Now 'hexd' didn't have the two features I wanted -- to output only hex data or,
only text data. MuLinux comes with 'hexd.c' though, so I tweaked that and
added new command-line switches to conveniently include these features. Also
renamed some variables, re-indented the brackets, and details like that.

My new code seemed to work, and was almost ready to be uploaded to this list.
First I did some tests though, just to make sure.

------

A reminder on the 'hexd' syntax may help. 'hexd' reads from standard input and
writes to standard output. So, to produce a hex dump of '/bin/sed', one would
type:

hexd -c < /bin/sed

...and the first line of output looks like this:

000000: 7f 45 4c 46 01 01 01 00 00 00 00 00 00 00 00 00 02 [.ELF.............]

Once such a hex dump is written to a file, (say 'sed.hexdump'), this
next command will translate it back to binary:

hexd -d < sed.hexdump > sed.hexcode

...and so 'sed.hexcode' should be identical to '/bin/sed'. Well, that's the
'hexd' syntax.

------

An obvious test was to feed the new hexd's input into its output, like this:

myhexd -c < /bin/sed | myhexd -d > sed.hexcode

...and then see if the files were the same, which I wasn't sure how to do in mu
so I used 'ls', which isn't really much of a test, but it does at least tell if
files aren't the same length which is all that matters to appreciate the
following problem. So...

ls -l /bin/sed sed.hexcode

...displays...

-rwxr-xr-x 1 root 88 21512 Jun 6 1999 /bin/sed*
-rw-rw-r-- 1 root root 21401 Mar 30 18:52 sed.hexcode

No, these two files aren't the same length. Then I tried the same test using
the original mu 'hexd', and surprisingly, that did the same thing. It seemed
odd this hadn't already been discovered, more about which below...

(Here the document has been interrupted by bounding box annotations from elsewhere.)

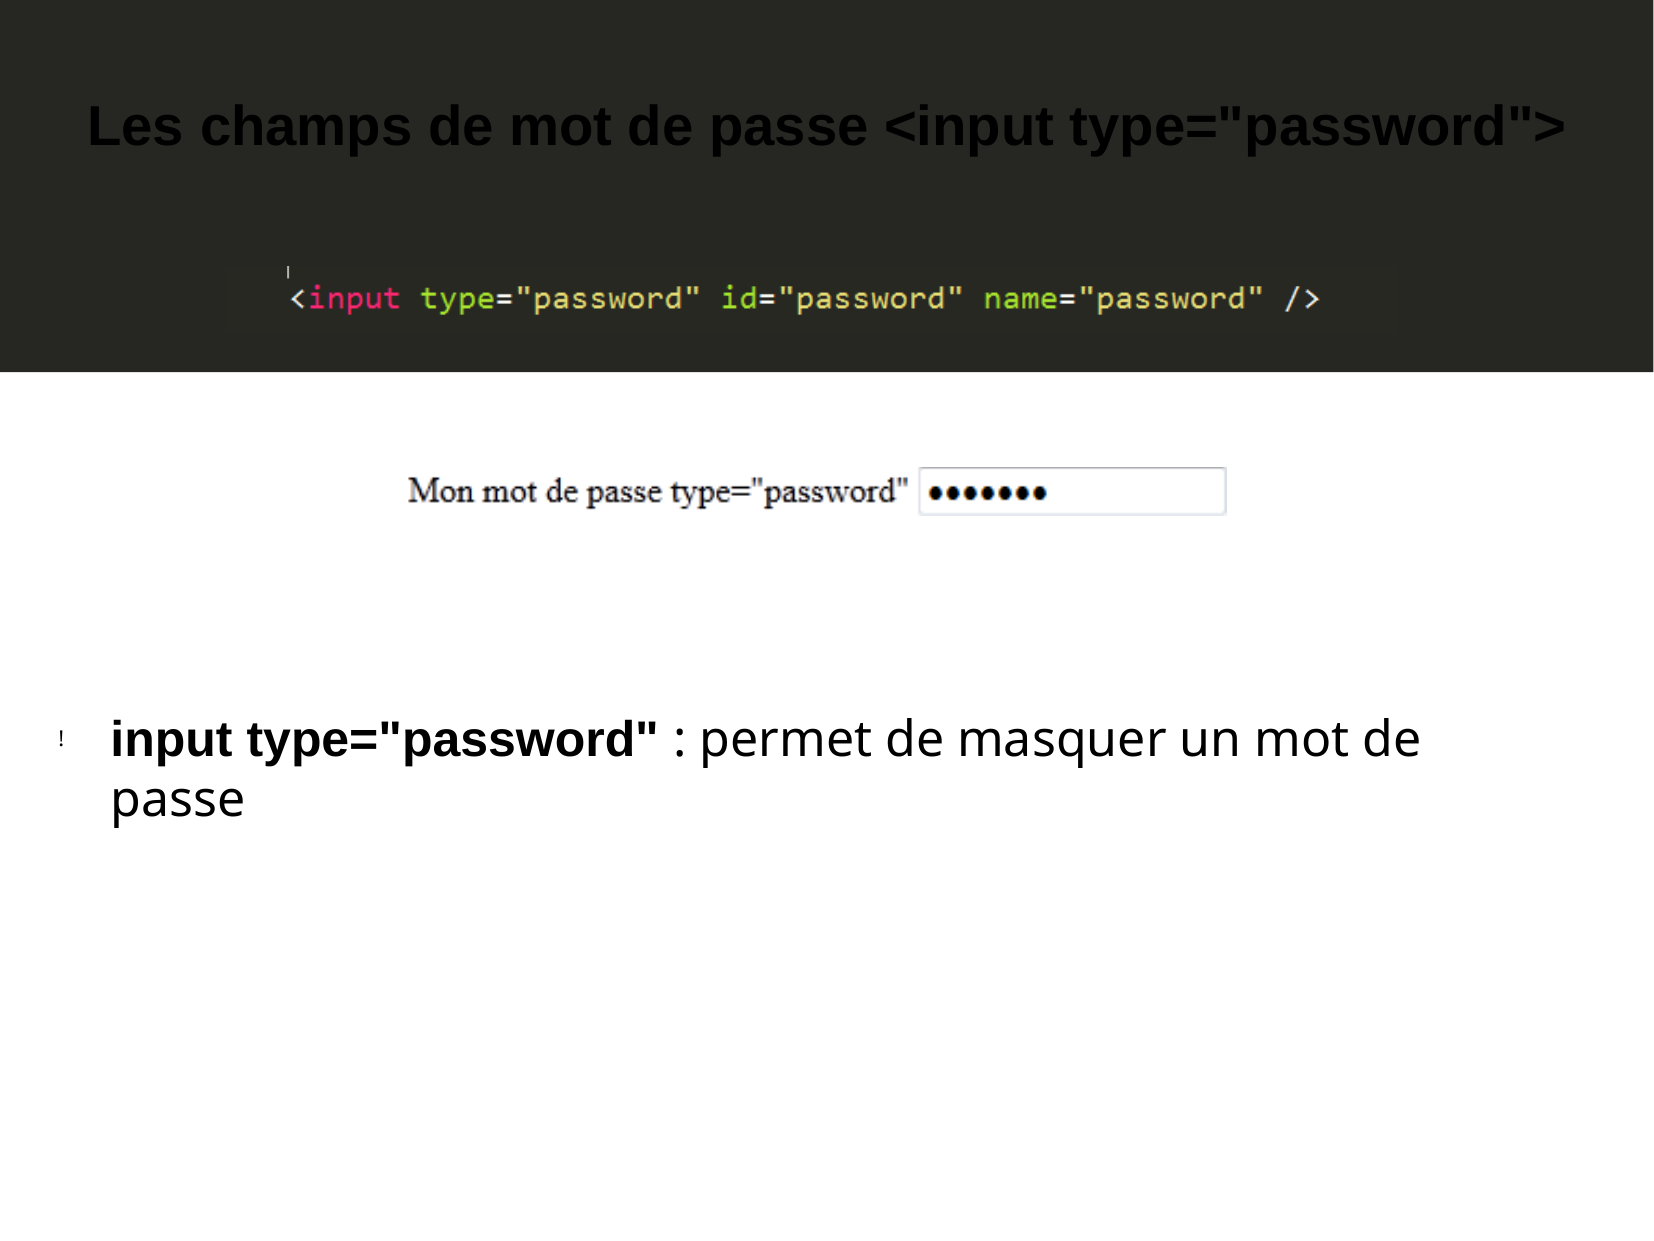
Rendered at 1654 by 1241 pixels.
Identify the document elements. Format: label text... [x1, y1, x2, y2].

text_box [0, 0, 1654, 373]
picture [225, 266, 1398, 334]
picture [407, 467, 1227, 516]
text_box Les champs de mot de passe <input type="password"> [85, 87, 1572, 158]
text_box input type="password" : permet de masquer un mot de passe [108, 704, 1522, 827]
text_box ! [56, 721, 74, 751]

Comparing hex dumps of both files showed that 'sed.hexcode' began to deviate at
byte #1767. One byte was missing at that address.

Testing other files, it seems that if the data file being tested was shorter
than 1767 bytes, the second file would be same length as the first. Whether
the file is text or binary doesn't effect this; the two files always start to
differ at byte #1767, or 0x6E7, or octal 03347.

So, I closely inspected the source code, as the 'decode()' routine in 'hexd.c'
did look tricky. Tried many experiments, but got no improvements. And why
always byte #1767?

Later on I tried the same experiment one piece at a time, like this...

hexd -c < /bin/sed > sed.hexdump
hexd -d < sed.hexdump > sed.hexcode
ls -l /bin/sed sed.hexcode

...and so...

-rwxr-xr-x 1 root 88 21512 Jun 6 1999 /bin/sed*
-rw-rw-r-- 1 root root 21512 Mar 30 19:09 sed.hexcode

Now both files are the same, or at least they're the same length. Assuming
they both really are the same, this explains why the problem hadn't been
discovered before, and why 'muhex' hasn't ruined any files.

I thought it might be a problem with mu, and so tried it with Debian. Debian
was no different.

Summing up: apparently, it makes a difference if something is piped to 'hexd'
with "|", or written to a file first. Why does this happen?